Ecco quindi che in una città medievale di stampo europeo il piccolo Adrian Velba, improvvisamente senza un compagno il giorno stesso del Grande Torneo a coppie, incontra il misterioso straniero Richard Aldana (che fisicamente ha più di qualche punto in comune con Ken il Guerriero), anch’egli senza partner. Insieme affronteranno avversari adeguatamente freak come si conviene ai nemici di mezza tacca di ogni fumetto giapponese. Non mancano poi il coetaneo/rivale e l’amica d’infanzia/love interest(?) del protagonista, il tutto condito da arti magiche.
Dati questi elementi sarebbe stato facile per gli autori trattare il tutto con superiorità facendosi gioco di situazioni diventate capisaldi di generazioni di manga. Fortunatamente in Last Man il materiale di partenza viene reinterpretato con rispetto e passione, con riusciti innesti di sensibilità e ironia “francesi”. Un esempio è il momento “fanservice” in cui la madre di Adrian entra nel fiume, trattato sicuramente in maniera diversa da come avrebbe fatto un mangaka shonen (per ragazzi). O il maestro Jensen, evoluzione dei maestri pervertiti alla Muten o Jiraya.
Passando al disegno, l’influenza giapponese si vede chiaramente nello storyboard (Balak e Sanlaville sono storyboardisti di fama internazionale) in cui trovano spazio classiche costruzioni dei manga come le vignette “di reazione” dei personaggi a quello che accade sul ring oppure, proprio nell’ultima pagina, i volti degli sfidanti in primo piano mentre loro si affrontano sullo sfondo (tipica inquadratura finale negli episodi di un anime). Vivès, che si è diviso con Sanlaville le matite, si dimostra (sorprendentemente?) capace di illustrare anche le scene di combattimento e non cerca di prodursi in uno stile nipponico, altra prova dell’onestà dell’operazione. Sarebbe stato forzato e inutile. In Last Man si punta a fare il meglio sfruttando i propri talenti.

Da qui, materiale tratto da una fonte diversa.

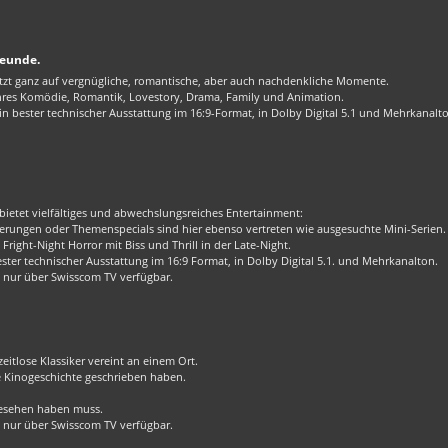
reunde.
zt ganz auf vergnügliche, romantische, aber auch nachdenkliche Momente.
enres Komödie, Romantik, Lovestory, Drama, Family und Animation.
 bester technischer Ausstattung im 16:9-Format, in Dolby Digital 5.1 und Mehrkanalt
bietet vielfältiges und abwechslungsreiches Entertainment:
rungen oder Themenspecials sind hier ebenso vertreten wie ausgesuchte Mini-Serien.
Fright-Night Horror mit Biss und Thrill in der Late-Night.
er technischer Ausstattung im 16:9 Format, in Dolby Digital 5.1. und Mehrkanalton.
 nur über Swisscom TV verfügbar.
eitlose Klassiker vereint an einem Ort.
ie Kinogeschichte geschrieben haben.
 gesehen haben muss.
 nur über Swisscom TV verfügbar.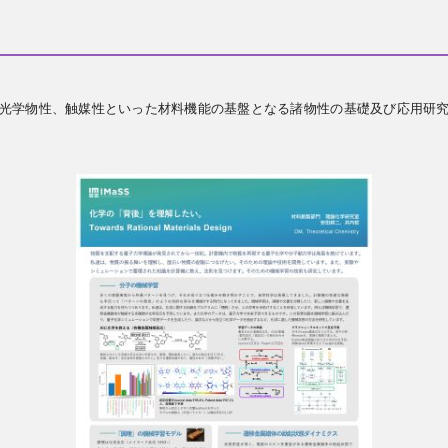
光学物性、触媒性といった材料機能の基盤となる諸物性の基礎及び応用研究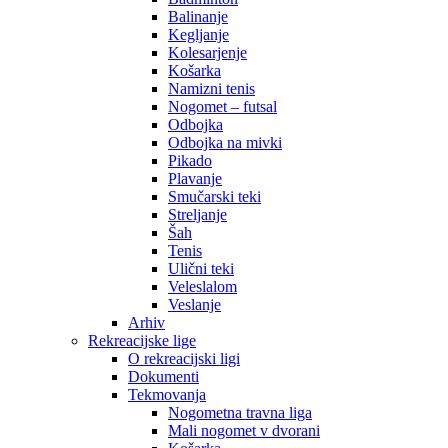
Balinanje
Kegljanje
Kolesarjenje
Košarka
Namizni tenis
Nogomet – futsal
Odbojka
Odbojka na mivki
Pikado
Plavanje
Smučarski teki
Streljanje
Šah
Tenis
Ulični teki
Veleslalom
Veslanje
Arhiv
Rekreacijske lige
O rekreacijski ligi
Dokumenti
Tekmovanja
Nogometna travna liga
Mali nogomet v dvorani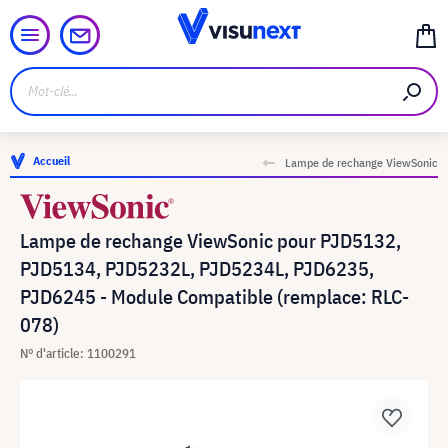
Accueil
Lampe de rechange ViewSonic
Lampe de rechange ViewSonic pour PJD5132,
PJD5134, PJD5232L, PJD5234L, PJD6235,
PJD6245 - Module Compatible (remplace: RLC-
078)
N° d'article: 1100291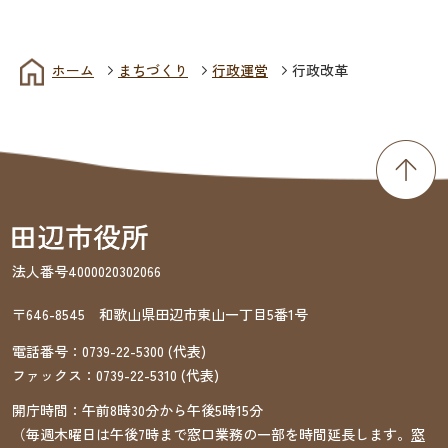
ホーム
まちづくり
行政運営
行政改革
法人番号4000020302066
〒646-8545 和歌山県田辺市東山一丁目5番1号
電話番号：
0739-22-5300
(代表)
ファックス：
0739-22-5310
(代表)
開庁時間：午前8時30分から午後5時15分
（毎週木曜日は午後7時まで窓口業務の一部を時間延長します。
窓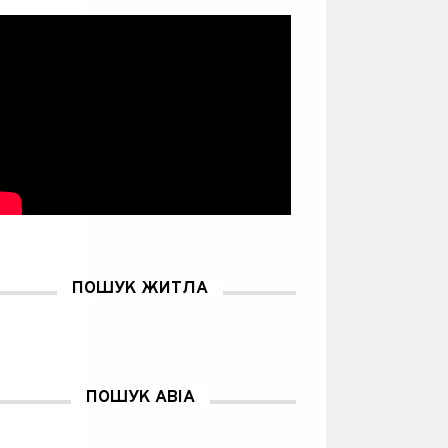
ПОШУК ЖИТЛА
ПОШУК АВІА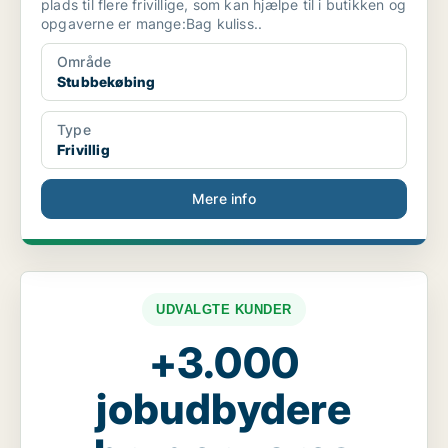
plads til flere frivillige, som kan hjælpe til i butikken og
opgaverne er mange:Bag kuliss..
Område
Stubbekøbing
Type
Frivillig
Mere info
UDVALGTE KUNDER
+3.000
jobudbydere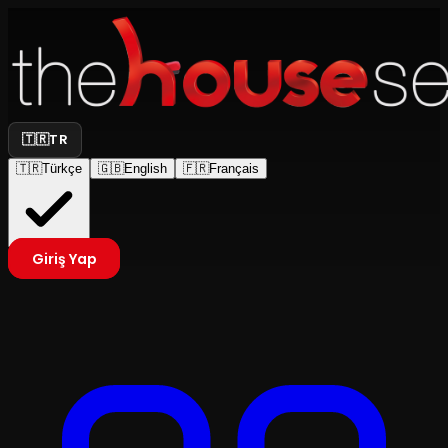
🇹🇷
TR
🇹🇷
Türkçe
🇬🇧
English
🇫🇷
Français
Giriş Yap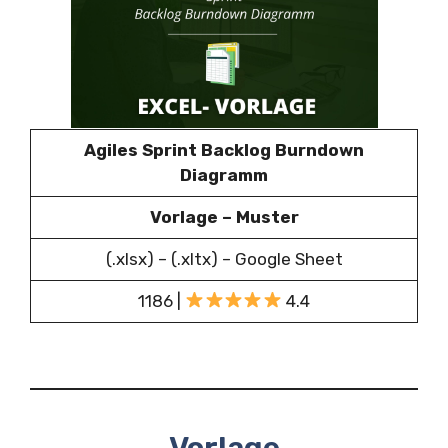
Agiles Sprint Backlog Burndown
Diagramm
Vorlage – Muster
(.xlsx) – (.xltx) – Google Sheet
1186 |
4.4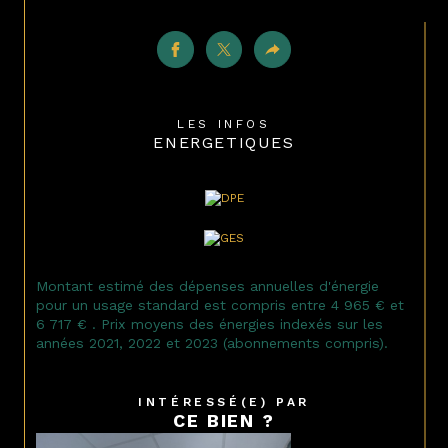
LES INFOS
ENERGETIQUES
Montant estimé des dépenses annuelles d'énergie
pour un usage standard est compris entre 4 965 € et
6 717 € . Prix moyens des énergies indexés sur les
années 2021, 2022 et 2023 (abonnements compris).
INTÉRESSÉ(E) PAR
CE BIEN ?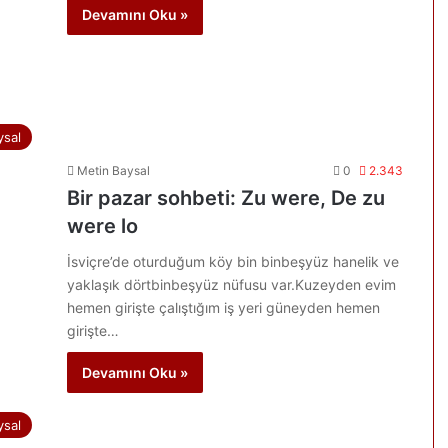
Devamını Oku »
ysal
Metin Baysal
0
2.343
Bir pazar sohbeti: Zu were, De zu
were lo
İsviçre’de oturduğum köy bin binbeşyüz hanelik ve
yaklaşık dörtbinbeşyüz nüfusu var.Kuzeyden evim
hemen girişte çalıştığım iş yeri güneyden hemen
girişte…
Devamını Oku »
ysal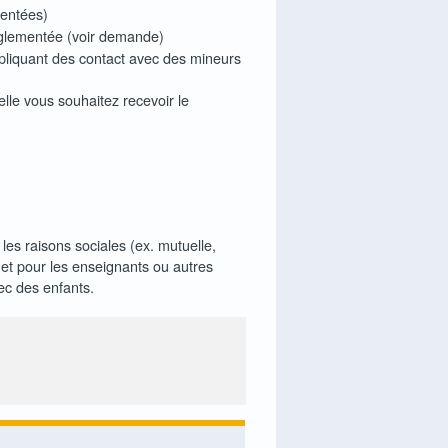
mentées)
réglementée (voir demande)
impliquant des contact avec des mineurs
elle vous souhaitez recevoir le
les raisons sociales (ex. mutuelle,
le et pour les enseignants ou autres
vec des enfants.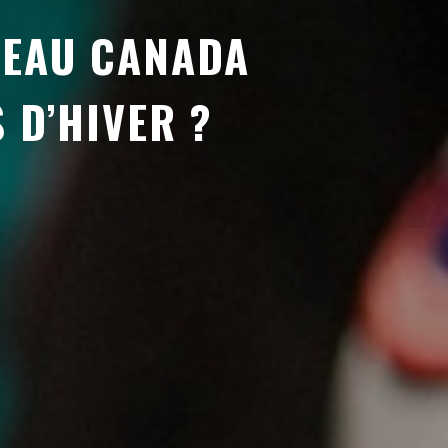
TEAU CANADA
 D’HIVER ?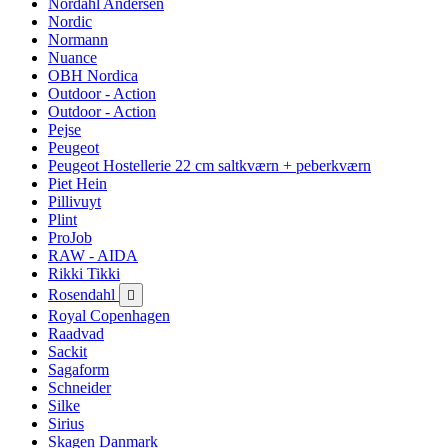
Nordahl Andersen
Nordic
Normann
Nuance
OBH Nordica
Outdoor - Action
Outdoor - Action
Pejse
Peugeot
Peugeot Hostellerie 22 cm saltkværn + peberkværn
Piet Hein
Pillivuyt
Plint
ProJob
RAW - AIDA
Rikki Tikki
Rosendahl

Royal Copenhagen
Raadvad
Sackit
Sagaform
Schneider
Silke
Sirius
Skagen Danmark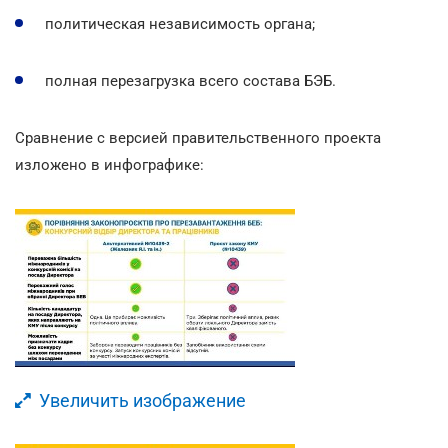
политическая независимость органа;
полная перезагрузка всего состава БЭБ.
Сравнение с версией правительственного проекта
изложено в инфографике:
Увеличить изображение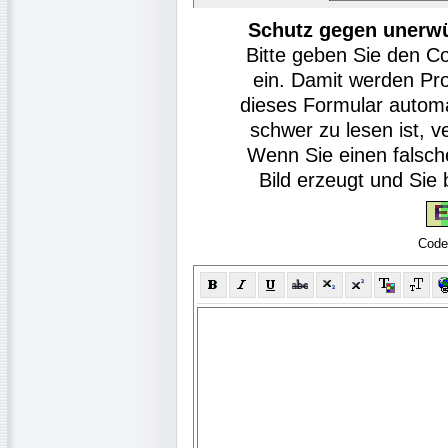
Schutz gegen unerw
Bitte geben Sie den C
ein. Damit werden Pr
dieses Formular autom
schwer zu lesen ist, v
Wenn Sie einen falsch
Bild erzeugt und Si
Code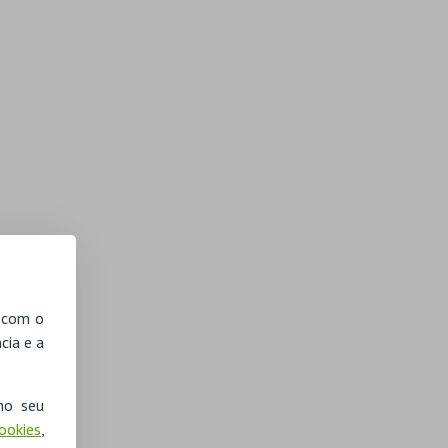
, com o
cia e a
no seu
Cookies
,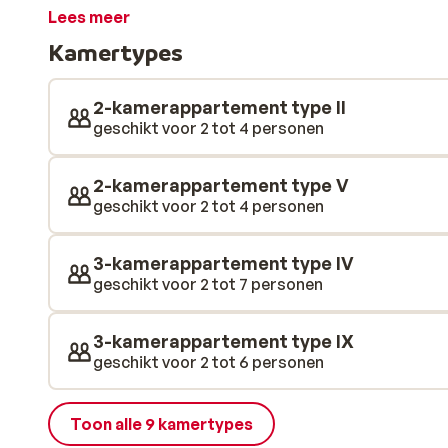
afstand de skilift. Zo sta je ’s morgens dus binnen n
Lees meer
Mountain ook nog eens direct naast de (kinder)oefenw
Kamertypes
in te verblijven; van een knusse studio, tot ruime app
gezellige eethoek en een complete keuken. Toe aan wat
bezoekje aan de sauna. En laat je spieren weer helemaa
2-kamerappartement type II
panoramische uitzicht.
geschikt voor 2 tot 4 personen
2-kamerappartement type V
geschikt voor 2 tot 4 personen
3-kamerappartement type IV
geschikt voor 2 tot 7 personen
3-kamerappartement type IX
geschikt voor 2 tot 6 personen
Toon alle 9 kamertypes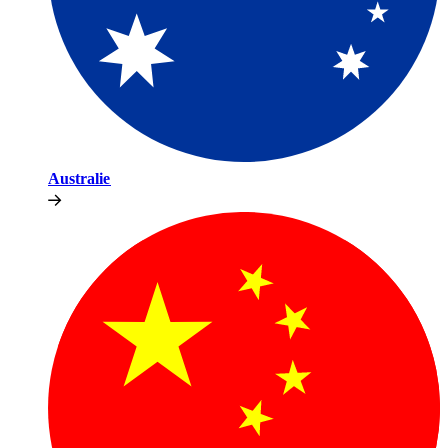
Australie​​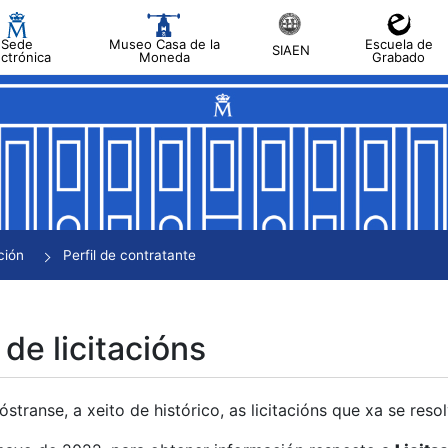
Sede
Museo Casa de la
Escuela de
SIAEN
ectrónica
Moneda
Grabado
tar
tar
tar
tar
ción
Perfil de contratante
tar
 de licitacións
transe, a xeito de histórico, as licitacións que xa se res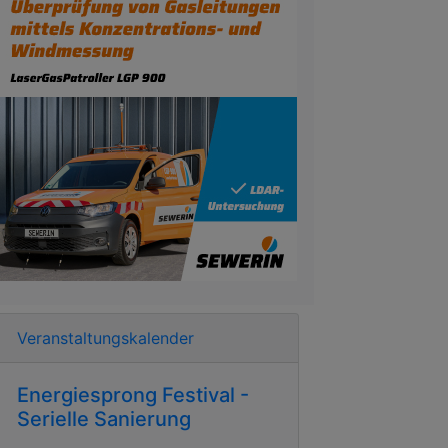
Veranstaltungskalender
Energiesprong Festival -
Serielle Sanierung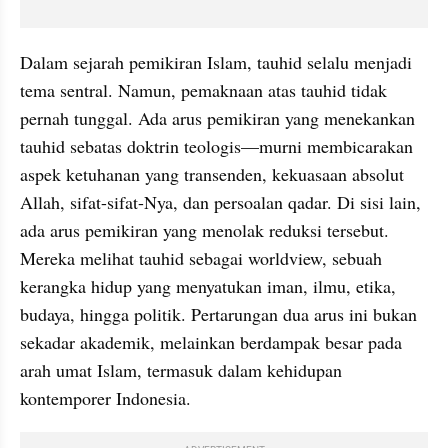
Dalam sejarah pemikiran Islam, tauhid selalu menjadi 
tema sentral. Namun, pemaknaan atas tauhid tidak 
pernah tunggal. Ada arus pemikiran yang menekankan 
tauhid sebatas doktrin teologis—murni membicarakan 
aspek ketuhanan yang transenden, kekuasaan absolut 
Allah, sifat-sifat-Nya, dan persoalan qadar. Di sisi lain, 
ada arus pemikiran yang menolak reduksi tersebut. 
Mereka melihat tauhid sebagai worldview, sebuah 
kerangka hidup yang menyatukan iman, ilmu, etika, 
budaya, hingga politik. Pertarungan dua arus ini bukan 
sekadar akademik, melainkan berdampak besar pada 
arah umat Islam, termasuk dalam kehidupan 
kontemporer Indonesia.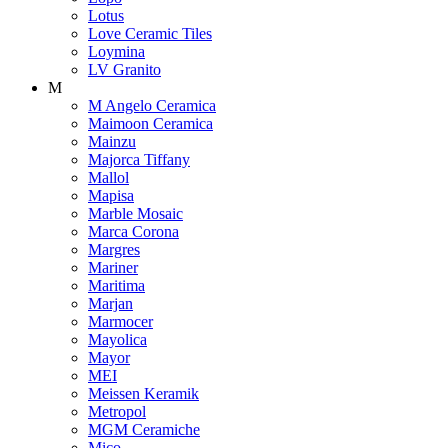
Lotus
Love Ceramic Tiles
Loymina
LV Granito
M
M Angelo Ceramica
Maimoon Ceramica
Mainzu
Majorca Tiffany
Mallol
Mapisa
Marble Mosaic
Marca Corona
Margres
Mariner
Maritima
Marjan
Marmocer
Mayolica
Mayor
MEI
Meissen Keramik
Metropol
MGM Ceramiche
Mico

Amore per le fonti, studio e tanto sano divertimento (come dimostra il giornale di bordo a fine volume) sono alla base di questo tutto. Si divertirà anche il lettore, che sia un appassionato di manga (e in questo caso c’è anche il piacere di cogliere tutti i riferimenti) o no, perché un bel fumetto si rivolge e può appassionare tutti. E Last Man è un ottimo fumetto.